Required easy movement, too. Stance'y salle fencing with Person-Nancy was a losing notion; she circled and struck, circled and struck – and was pleased to close in corp a corp, where she seemed to want to bite as she slashed, then stepped away, leaving behind her faint vulpine scent.
"Timing," Baj said, as they fought. "Timing, speed," he beat in second, lunged to her outside low line and hit her, "- and distance."
"Shit." She tried to bind his spruce-blade, tried to kick him in the crotch. Baj found it… interesting. He was learning about Nancy – learning perhaps about other Persons, too, as he and the girl grunted and fought around the fire. Stop-thrusts no longer worked against her; she would attack swinging aside in quartata, lunging off the front foot. An absolutely awkward move that cost him braises until he learned to simply mirror her motion, so her cut passed him.
They were… it was very much like dancing together, but with steps swift, harsh, and unexpected. As the Master would have recommended, he watched those quick little moccasined feet shift and shift, watched for balance and rhythm change – and watched her yellow eyes for surprises, often betrayed by anticipatory glee.
They circled and battled in clattering noise and a haze of human sweat – and sweat slightly different – despite the chill of evening. Richard and Errol, an audience of two, sat entertained by thrusts, curses, slashes, bruises and occasional little stippled lines of blood.
Nancy caught Baj very nicely in the shoulder with her point – the scimitar's point apparently beginning to occur to her after previous evenings' furious cuts and slashes. He took the hit, said, "I'm hurt," spun into her, "- and you're dead."
"How?"
He prodded her lean belly with a short stick he'd stuck in his belt, awaiting the occasion. "Left-hand dagger. Always remember the left hand. Always remember knives. Don't be so fucking sword-proud." The Master would have been pleased to have his quote repeated – advice original with the dead and honored Butter-boy.
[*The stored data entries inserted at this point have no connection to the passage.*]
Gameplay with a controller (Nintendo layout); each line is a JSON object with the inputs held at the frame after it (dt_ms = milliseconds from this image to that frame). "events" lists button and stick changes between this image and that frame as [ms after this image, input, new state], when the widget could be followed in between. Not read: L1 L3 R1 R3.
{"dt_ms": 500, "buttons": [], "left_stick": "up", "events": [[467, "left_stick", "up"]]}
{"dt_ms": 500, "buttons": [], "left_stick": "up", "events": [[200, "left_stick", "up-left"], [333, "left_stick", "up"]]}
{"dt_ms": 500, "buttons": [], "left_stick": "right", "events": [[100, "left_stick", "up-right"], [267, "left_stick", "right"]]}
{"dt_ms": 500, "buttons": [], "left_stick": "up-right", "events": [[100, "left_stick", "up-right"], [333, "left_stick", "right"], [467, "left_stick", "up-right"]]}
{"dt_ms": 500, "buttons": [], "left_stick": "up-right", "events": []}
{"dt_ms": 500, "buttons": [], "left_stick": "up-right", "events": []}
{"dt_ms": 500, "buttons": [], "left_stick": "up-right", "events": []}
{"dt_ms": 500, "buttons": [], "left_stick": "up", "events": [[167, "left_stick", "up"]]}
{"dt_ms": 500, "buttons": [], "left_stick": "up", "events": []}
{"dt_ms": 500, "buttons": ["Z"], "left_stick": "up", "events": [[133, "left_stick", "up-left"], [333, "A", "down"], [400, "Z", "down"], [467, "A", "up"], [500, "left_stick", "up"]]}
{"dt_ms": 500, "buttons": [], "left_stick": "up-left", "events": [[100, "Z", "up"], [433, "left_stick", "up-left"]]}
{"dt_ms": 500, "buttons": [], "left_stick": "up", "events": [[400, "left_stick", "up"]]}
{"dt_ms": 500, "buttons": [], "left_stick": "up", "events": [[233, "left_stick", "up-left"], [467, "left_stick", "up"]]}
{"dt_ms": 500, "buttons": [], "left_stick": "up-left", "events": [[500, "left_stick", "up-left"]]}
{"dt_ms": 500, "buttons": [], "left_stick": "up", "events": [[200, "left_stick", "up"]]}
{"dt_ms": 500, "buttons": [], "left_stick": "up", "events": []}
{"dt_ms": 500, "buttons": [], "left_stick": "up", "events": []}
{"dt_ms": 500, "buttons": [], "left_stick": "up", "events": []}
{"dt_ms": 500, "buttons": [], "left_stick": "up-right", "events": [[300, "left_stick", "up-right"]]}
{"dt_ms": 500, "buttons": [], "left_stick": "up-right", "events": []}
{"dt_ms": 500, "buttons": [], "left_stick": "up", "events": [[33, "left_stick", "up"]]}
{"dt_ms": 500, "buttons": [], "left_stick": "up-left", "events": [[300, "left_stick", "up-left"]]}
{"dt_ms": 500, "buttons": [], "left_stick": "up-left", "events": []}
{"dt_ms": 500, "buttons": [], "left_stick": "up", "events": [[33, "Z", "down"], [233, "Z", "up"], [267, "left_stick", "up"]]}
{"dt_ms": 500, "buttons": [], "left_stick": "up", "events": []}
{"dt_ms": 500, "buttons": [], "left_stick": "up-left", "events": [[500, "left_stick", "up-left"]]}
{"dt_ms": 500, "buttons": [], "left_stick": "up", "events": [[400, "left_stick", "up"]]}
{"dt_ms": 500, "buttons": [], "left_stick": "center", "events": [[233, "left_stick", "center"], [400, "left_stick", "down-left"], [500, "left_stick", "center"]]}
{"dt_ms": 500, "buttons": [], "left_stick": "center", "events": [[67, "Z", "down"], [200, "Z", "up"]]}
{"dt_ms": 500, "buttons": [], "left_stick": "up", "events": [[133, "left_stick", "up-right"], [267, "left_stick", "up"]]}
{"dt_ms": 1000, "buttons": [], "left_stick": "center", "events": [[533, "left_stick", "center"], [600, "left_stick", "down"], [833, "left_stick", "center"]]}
"Not fair!" Very angry, her crest of widow-peaked red hair risen like a cock's comb.
"All is fair," Baj said, "- in love, and war." It was the perfect Warm-time phrase, and Nancy Some-part-fox had no answer for it.
"How many years," Richard said, "- how many years to learn such nice use of points? My soldiers were rarely so elegant in sticking… chopping."
"Eleven… twelve years."
"I will not need twelve years." Nancy tossed her frayed stick-sword aside and sat by the fire on a folded blanket.
"No." Baj held his hands to the flames to warm them as the night's chill settled down. Bruised fingers, bruised hands from fencing with no cross-hilts or guards. No gloves, either. "No, you're very quick. But be warned; I haven't taught you nearly all I was taught, and there are men – women, too – who would find me easy to kill with a blade.".
"Perhaps dear Patience Riley," Richard said, "- who fought the fat man in the air."